:: WHAT IS REQUIRED ::
Only the lines below, from the one with "Rancilio en Auber" through the one with "HTML y estilos", are to be written out, exactly.

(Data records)
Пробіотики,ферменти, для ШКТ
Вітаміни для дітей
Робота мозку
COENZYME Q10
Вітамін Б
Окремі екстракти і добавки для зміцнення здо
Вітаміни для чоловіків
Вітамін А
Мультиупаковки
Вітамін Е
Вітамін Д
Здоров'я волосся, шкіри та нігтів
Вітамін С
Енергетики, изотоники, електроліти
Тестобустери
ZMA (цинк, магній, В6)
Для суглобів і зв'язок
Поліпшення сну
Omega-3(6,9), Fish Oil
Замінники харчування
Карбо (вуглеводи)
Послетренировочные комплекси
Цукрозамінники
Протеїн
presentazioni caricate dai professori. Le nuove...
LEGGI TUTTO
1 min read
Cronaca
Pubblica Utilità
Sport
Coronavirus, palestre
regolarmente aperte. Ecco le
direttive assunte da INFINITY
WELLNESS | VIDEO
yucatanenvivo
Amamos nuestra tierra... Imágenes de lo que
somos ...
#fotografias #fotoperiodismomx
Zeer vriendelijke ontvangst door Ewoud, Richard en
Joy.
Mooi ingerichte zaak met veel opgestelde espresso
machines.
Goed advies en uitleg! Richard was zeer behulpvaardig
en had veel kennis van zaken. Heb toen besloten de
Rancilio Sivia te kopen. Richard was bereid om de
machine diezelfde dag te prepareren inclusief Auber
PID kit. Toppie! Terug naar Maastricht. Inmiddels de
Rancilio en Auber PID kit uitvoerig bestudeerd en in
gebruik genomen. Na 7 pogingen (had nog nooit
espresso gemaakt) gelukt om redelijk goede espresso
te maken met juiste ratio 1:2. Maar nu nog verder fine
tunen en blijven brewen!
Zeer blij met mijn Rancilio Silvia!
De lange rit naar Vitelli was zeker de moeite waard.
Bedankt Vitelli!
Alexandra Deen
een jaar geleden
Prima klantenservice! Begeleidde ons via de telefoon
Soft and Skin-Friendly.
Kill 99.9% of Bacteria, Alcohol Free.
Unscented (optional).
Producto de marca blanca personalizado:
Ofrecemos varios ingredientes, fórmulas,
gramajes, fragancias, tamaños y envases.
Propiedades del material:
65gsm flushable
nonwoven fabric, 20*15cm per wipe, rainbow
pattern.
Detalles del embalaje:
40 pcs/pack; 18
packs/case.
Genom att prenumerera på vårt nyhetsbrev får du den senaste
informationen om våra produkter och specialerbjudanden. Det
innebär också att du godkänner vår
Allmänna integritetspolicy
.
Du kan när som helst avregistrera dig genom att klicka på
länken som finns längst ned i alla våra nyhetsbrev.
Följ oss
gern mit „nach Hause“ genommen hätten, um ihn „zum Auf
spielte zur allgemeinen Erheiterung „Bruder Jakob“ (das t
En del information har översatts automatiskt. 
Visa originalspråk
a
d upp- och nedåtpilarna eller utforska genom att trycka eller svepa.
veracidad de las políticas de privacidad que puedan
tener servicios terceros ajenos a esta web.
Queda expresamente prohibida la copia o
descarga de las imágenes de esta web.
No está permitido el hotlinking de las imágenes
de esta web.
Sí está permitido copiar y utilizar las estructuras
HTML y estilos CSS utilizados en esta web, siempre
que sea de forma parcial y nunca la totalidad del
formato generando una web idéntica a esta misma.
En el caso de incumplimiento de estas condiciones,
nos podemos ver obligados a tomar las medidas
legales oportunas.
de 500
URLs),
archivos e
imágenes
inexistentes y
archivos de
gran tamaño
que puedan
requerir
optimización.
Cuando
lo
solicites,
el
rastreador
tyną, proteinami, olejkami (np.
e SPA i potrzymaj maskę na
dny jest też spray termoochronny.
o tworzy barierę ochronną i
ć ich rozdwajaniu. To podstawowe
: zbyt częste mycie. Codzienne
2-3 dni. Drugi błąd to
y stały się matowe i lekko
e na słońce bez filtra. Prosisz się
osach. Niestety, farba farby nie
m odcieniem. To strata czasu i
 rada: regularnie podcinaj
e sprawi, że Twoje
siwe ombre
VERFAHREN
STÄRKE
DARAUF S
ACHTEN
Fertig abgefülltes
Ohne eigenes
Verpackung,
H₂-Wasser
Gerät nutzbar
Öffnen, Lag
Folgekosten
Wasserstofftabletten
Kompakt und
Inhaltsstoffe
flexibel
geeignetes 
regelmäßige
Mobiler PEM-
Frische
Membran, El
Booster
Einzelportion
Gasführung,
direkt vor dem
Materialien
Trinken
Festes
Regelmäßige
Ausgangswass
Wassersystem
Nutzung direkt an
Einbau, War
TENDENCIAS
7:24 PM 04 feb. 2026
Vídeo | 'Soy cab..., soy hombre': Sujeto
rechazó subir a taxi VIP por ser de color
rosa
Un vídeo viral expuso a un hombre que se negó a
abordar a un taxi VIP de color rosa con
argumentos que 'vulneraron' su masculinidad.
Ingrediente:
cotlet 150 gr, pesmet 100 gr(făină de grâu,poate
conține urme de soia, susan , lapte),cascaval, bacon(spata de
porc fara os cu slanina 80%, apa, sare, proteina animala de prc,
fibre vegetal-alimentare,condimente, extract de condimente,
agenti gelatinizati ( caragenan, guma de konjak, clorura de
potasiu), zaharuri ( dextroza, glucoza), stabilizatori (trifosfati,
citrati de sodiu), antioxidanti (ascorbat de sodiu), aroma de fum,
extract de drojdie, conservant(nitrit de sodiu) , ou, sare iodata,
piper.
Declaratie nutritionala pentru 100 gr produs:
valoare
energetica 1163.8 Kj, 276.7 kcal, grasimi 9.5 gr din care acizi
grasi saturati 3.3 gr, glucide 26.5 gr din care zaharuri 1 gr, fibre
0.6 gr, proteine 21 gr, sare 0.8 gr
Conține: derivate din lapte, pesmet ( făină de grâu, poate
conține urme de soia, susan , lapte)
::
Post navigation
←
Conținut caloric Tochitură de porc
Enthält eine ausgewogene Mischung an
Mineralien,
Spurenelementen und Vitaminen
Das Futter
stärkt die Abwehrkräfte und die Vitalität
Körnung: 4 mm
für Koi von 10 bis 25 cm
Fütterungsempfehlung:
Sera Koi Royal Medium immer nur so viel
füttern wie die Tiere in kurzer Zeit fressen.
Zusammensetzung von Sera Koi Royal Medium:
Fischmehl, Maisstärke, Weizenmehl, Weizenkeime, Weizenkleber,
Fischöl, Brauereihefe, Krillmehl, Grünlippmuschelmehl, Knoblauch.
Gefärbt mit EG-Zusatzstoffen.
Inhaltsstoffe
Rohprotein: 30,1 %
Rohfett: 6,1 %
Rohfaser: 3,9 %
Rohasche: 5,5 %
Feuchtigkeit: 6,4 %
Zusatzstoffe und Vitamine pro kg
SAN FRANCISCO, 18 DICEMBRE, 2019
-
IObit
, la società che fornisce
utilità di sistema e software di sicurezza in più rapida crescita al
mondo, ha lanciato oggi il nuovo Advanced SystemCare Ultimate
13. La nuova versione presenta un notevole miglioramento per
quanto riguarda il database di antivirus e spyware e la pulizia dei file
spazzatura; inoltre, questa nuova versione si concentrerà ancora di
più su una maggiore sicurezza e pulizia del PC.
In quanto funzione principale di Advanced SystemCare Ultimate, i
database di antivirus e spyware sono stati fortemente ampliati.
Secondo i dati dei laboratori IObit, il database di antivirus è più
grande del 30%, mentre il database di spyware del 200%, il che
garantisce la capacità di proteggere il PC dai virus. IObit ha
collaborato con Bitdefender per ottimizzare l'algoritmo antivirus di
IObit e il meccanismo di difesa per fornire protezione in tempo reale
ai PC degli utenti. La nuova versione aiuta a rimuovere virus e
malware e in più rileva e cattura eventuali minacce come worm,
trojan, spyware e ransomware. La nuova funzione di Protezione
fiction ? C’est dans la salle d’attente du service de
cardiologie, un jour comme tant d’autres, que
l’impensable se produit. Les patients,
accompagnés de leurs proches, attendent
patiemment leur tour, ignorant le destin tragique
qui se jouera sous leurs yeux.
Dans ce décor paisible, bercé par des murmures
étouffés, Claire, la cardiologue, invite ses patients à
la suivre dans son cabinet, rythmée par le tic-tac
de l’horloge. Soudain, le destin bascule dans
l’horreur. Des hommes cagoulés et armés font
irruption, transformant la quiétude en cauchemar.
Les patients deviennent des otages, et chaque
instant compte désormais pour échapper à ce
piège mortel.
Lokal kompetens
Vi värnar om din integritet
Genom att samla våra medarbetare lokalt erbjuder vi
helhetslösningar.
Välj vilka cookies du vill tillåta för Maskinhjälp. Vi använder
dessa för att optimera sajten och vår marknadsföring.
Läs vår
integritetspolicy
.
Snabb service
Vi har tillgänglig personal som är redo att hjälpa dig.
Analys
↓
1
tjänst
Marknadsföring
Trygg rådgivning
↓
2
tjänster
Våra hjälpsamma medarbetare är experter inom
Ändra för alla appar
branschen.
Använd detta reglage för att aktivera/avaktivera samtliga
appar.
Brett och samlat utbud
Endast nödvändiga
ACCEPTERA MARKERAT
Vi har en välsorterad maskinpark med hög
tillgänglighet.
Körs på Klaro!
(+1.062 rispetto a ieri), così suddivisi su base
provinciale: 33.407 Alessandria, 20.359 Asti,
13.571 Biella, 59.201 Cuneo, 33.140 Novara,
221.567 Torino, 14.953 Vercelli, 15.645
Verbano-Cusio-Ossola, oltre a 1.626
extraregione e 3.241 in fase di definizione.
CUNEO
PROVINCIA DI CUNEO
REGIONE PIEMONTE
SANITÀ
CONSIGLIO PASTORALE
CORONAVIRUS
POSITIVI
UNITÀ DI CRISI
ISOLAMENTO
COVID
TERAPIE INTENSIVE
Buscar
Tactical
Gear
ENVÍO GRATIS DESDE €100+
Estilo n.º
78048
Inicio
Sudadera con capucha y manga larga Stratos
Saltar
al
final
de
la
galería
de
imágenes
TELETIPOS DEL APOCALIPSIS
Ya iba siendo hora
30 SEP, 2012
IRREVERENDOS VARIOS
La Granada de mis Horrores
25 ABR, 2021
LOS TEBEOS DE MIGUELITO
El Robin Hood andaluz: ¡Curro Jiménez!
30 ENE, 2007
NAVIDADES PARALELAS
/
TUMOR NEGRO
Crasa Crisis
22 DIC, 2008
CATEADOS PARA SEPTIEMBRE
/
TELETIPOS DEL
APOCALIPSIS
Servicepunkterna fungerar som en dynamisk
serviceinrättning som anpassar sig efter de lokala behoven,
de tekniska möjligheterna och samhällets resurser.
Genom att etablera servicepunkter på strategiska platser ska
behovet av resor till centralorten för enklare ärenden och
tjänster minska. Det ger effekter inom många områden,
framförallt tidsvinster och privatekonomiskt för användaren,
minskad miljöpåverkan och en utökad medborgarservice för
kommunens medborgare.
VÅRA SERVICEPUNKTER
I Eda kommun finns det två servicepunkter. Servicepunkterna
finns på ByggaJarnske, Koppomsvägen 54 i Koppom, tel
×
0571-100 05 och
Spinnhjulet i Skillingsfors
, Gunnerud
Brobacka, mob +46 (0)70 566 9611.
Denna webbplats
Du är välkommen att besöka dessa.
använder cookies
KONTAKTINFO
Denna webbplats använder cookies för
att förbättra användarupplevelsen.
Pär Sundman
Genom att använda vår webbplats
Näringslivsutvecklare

:: EXERCISE RESPONSE ::
Rancilio en Auber PID kit uitvoerig bestudeerd en in
gebruik genomen. Na 7 pogingen (had nog nooit
espresso gemaakt) gelukt om redelijk goede espresso
te maken met juiste ratio 1:2. Maar nu nog verder fine
tunen en blijven brewen!
Zeer blij met mijn Rancilio Silvia!
De lange rit naar Vitelli was zeker de moeite waard.
Bedankt Vitelli!
Alexandra Deen
een jaar geleden
Prima klantenservice! Begeleidde ons via de telefoon
Soft and Skin-Friendly.
Kill 99.9% of Bacteria, Alcohol Free.
Unscented (optional).
Producto de marca blanca personalizado:
Ofrecemos varios ingredientes, fórmulas,
gramajes, fragancias, tamaños y envases.
Propiedades del material:
65gsm flushable
nonwoven fabric, 20*15cm per wipe, rainbow
pattern.
Detalles del embalaje:
40 pcs/pack; 18
packs/case.
Genom att prenumerera på vårt nyhetsbrev får du den senaste
informationen om våra produkter och specialerbjudanden. Det
innebär också att du godkänner vår
Allmänna integritetspolicy
.
Du kan när som helst avregistrera dig genom att klicka på
länken som finns längst ned i alla våra nyhetsbrev.
Följ oss
gern mit „nach Hause“ genommen hätten, um ihn „zum Auf
spielte zur allgemeinen Erheiterung „Bruder Jakob“ (das t
En del information har översatts automatiskt. 
Visa originalspråk
a
d upp- och nedåtpilarna eller utforska genom att trycka eller svepa.
veracidad de las políticas de privacidad que puedan
tener servicios terceros ajenos a esta web.
Queda expresamente prohibida la copia o
descarga de las imágenes de esta web.
No está permitido el hotlinking de las imágenes
de esta web.
Sí está permitido copiar y utilizar las estructuras
HTML y estilos CSS utilizados en esta web, siempre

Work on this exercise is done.